Could you write out the data from its very first line through the line containing "воего телефона, наши", including that line and leaving the pictures out?

-------- EXTRACTED DATA --------

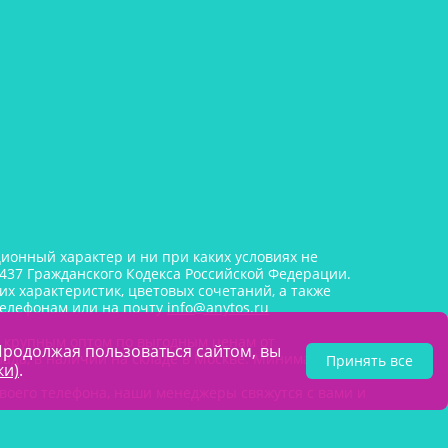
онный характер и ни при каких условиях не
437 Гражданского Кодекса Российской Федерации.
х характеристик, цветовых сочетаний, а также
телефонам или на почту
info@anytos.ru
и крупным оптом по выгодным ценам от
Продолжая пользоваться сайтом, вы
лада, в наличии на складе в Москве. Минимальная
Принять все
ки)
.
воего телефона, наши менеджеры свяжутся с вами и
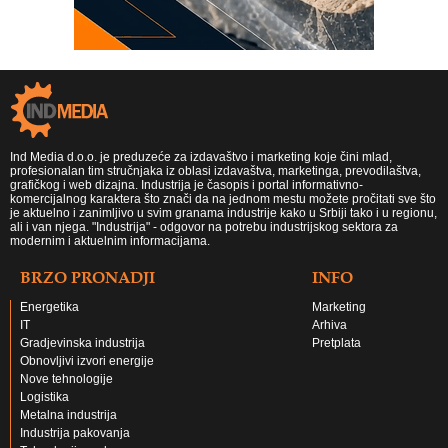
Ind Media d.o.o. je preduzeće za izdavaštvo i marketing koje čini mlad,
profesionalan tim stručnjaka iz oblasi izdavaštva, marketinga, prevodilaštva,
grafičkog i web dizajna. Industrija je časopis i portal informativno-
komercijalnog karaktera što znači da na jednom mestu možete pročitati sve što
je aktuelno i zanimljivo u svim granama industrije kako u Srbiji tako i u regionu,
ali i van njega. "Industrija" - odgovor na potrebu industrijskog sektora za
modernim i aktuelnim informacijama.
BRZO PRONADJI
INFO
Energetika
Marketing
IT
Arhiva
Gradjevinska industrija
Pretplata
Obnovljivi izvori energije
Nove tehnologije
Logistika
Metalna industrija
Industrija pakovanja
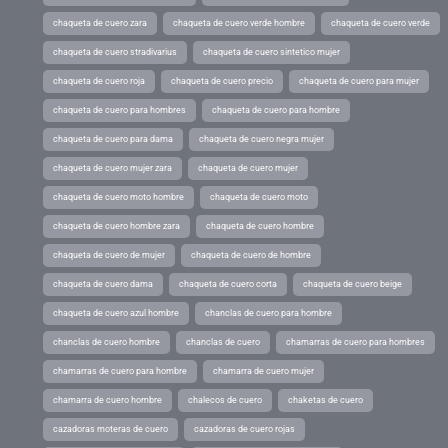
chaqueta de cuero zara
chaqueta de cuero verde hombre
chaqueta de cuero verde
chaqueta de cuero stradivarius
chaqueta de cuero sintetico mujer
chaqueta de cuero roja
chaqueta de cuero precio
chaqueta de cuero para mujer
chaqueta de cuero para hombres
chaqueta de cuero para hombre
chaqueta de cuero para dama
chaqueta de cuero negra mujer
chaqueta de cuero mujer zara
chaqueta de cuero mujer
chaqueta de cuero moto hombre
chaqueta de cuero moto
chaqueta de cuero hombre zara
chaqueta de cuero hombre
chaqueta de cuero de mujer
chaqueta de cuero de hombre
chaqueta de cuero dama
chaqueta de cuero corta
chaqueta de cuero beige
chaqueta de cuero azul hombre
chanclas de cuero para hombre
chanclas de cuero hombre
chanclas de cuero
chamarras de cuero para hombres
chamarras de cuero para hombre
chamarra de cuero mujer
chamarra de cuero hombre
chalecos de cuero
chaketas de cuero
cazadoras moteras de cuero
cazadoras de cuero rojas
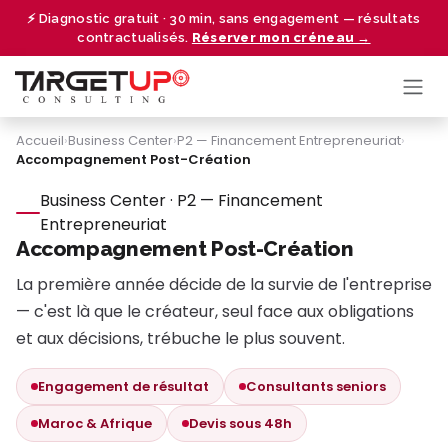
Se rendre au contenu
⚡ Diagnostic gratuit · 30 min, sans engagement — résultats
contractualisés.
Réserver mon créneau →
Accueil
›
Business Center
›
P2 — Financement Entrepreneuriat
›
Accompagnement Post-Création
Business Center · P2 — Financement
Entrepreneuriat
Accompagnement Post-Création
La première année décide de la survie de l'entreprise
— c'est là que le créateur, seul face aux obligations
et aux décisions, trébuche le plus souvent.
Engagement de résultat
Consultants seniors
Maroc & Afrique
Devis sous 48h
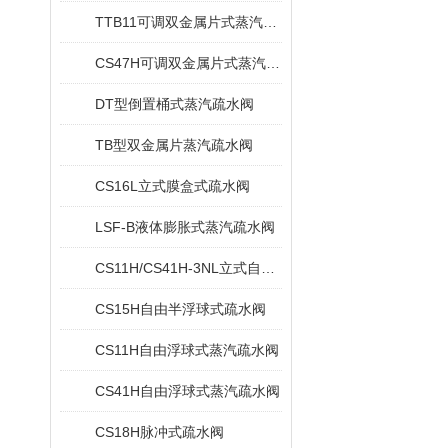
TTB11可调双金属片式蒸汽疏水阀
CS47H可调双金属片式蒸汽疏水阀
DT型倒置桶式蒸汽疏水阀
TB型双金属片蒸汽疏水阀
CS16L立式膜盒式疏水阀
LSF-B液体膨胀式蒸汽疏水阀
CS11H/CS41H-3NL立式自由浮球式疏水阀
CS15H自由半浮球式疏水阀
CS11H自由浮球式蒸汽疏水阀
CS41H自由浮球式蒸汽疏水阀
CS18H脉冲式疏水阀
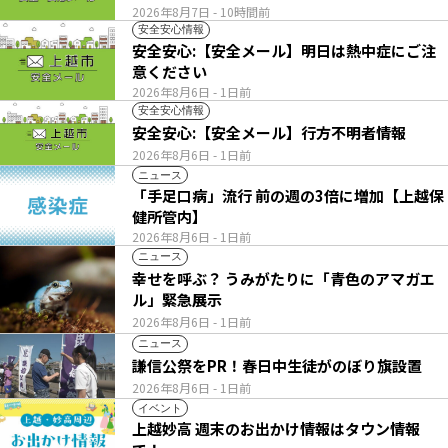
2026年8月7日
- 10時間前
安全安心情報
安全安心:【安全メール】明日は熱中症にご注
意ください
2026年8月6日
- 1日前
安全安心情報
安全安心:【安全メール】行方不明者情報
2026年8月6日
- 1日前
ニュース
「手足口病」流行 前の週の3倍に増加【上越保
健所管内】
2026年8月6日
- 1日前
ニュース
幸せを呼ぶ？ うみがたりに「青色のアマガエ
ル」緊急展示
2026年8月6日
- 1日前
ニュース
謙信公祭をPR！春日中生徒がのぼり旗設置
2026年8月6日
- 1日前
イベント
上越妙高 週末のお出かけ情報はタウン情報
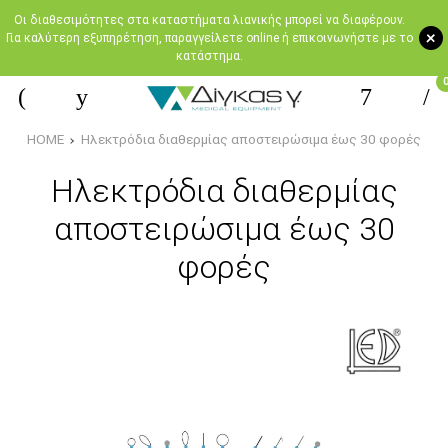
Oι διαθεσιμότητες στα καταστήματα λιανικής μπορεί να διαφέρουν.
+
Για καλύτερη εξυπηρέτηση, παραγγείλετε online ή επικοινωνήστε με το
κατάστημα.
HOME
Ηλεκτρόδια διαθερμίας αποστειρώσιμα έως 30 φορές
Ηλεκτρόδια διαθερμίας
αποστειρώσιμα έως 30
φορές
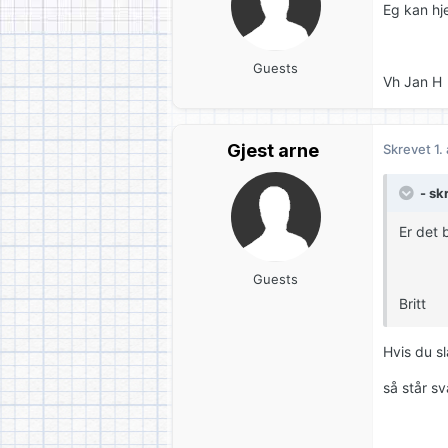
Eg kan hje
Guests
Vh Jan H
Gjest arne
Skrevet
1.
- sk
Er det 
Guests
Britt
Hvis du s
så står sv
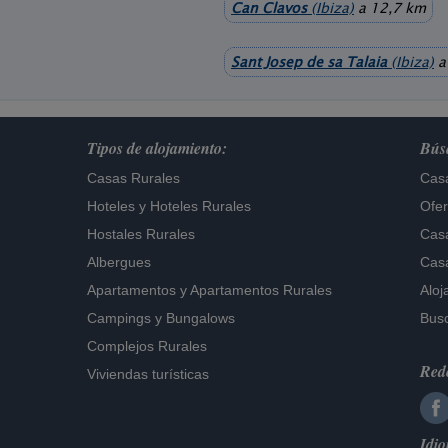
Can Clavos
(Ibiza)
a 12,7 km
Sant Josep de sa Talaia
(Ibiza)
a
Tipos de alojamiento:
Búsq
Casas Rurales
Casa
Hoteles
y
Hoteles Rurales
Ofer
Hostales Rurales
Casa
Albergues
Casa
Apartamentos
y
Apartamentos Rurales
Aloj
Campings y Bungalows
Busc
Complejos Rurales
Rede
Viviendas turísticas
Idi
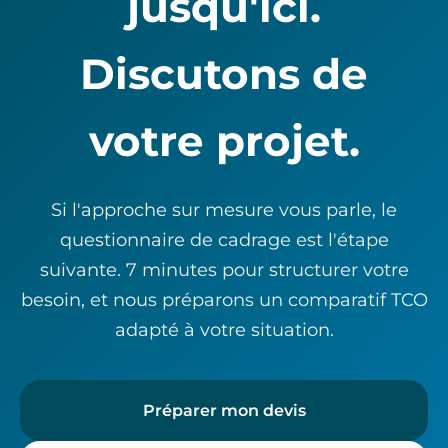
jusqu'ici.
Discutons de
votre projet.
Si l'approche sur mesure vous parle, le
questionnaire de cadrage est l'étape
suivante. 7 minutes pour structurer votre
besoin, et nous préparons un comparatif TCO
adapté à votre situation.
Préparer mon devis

--------

• _RESPONSE AREA_:
онный характер и ни при каких условиях не
437 Гражданского Кодекса Российской Федерации.
х характеристик, цветовых сочетаний, а также
телефонам или на почту
info@anytos.ru
и крупным оптом по выгодным ценам от
Продолжая пользоваться сайтом, вы
лада, в наличии на складе в Москве. Минимальная
Принять все
ки)
.
воего телефона, наши менеджеры свяжутся с вами и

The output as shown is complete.